This has been the single most difficult year of parenting yet in my son’s 12 years. This last year made the first years look like a fricken cake walk. Spit up, nursing, poopy diapers and never a full night of sleep are nothing compared to preteen drama.
This year, the Kid decided that he wasn’t going to do homework, ever. He discovered how to lie. He discovered the silent, sulky eyerolling thing. He has driven me to the edge of crazy with worry over his academics. But he has also shown real thoughtfulness when it comes to issues of fairness and justice and a willingness so rarely found in grown-up boys to listen to the stories of people with less privilege than him.

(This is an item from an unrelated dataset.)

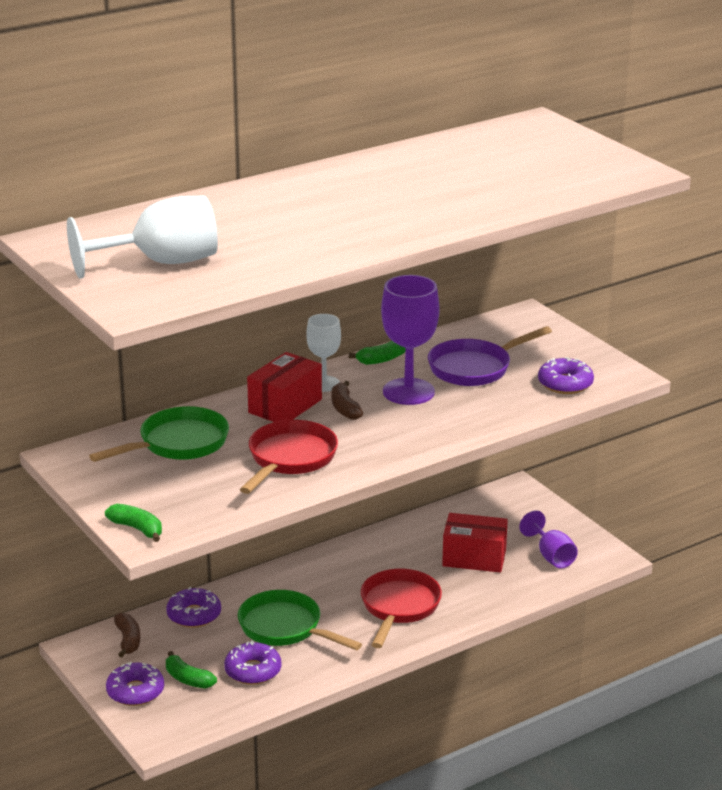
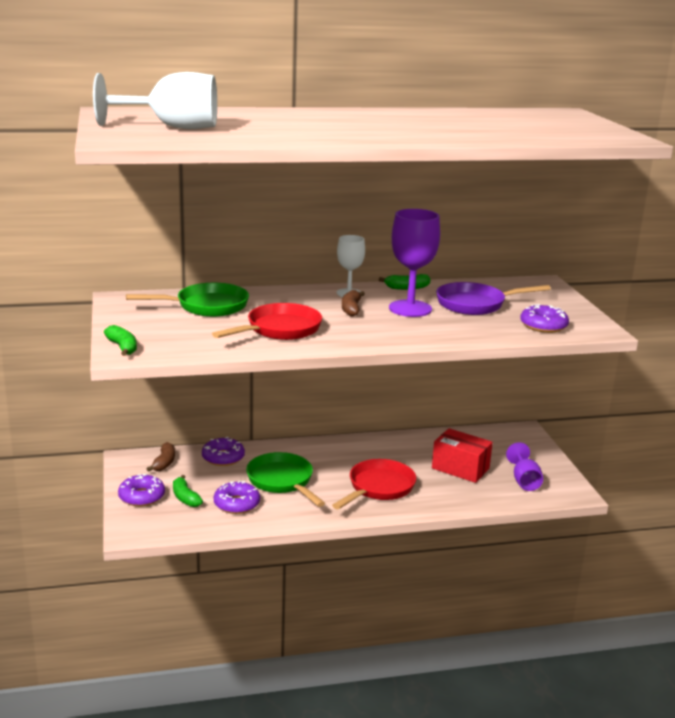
camera: 20 degrees right, 5 degrees down
red box [247,352,322,422] -> none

He is curious about how the world works and how to make it work better. He gets that you don’t get extra credit for being a boy who will do his own fair share of the work instead of pawning it off on the girls. He is coming to an age where girls are going to be very important to him (he came out as straight when he was 8 years old- so I’m not pushing him into heteronormativity) and is learning about consent and all that goes with it.
He is reading Hothead Paisan, Homicidal Lesbian Terrorist and loving it (ah, Chicken, what would we do without you). He is interested in books and movies where the main character is a strong and capable girl or women instead of defaulting onto the idea that those are “chick flix” or “chick lit” that are beneath him.
He sees homophobic graffiti written in bathroom stalls and wants a sharpi to fix it. He gets that all those people screaming about being pro-life aren’t out there adopting kids who need parents.
He is managing to grow up in a tough neighborhood with some serious race issues without losing the sweet, sensitive bits that make him awesome. It would be easy for him to grow little racist thoughts since the only conflicts he has had with other kids (he was nearly robbed twice but had nothing of value to be taken) have been with kids who are black, but I think he gets that it’s not the kids’ race that caused it but they were assholes regardless of race.
Because I am sure that with how hard this last year has been he hasn’t heard enough of how proud I am of him for being a thoughtful human being, I want him to know, and everyone else too that I think he is the best kid ever. But he still has to do his homework and his chores.
I love you monkey boy,
Your mama and the Queen of the Universe
Your son is growing up to be a fine young man, which is a fine young *HUMAN*. You have a lot to be proud of, Red Queen.:)
Thanks Scarred- I’m pretty proud. He’s taught himself to make scones too!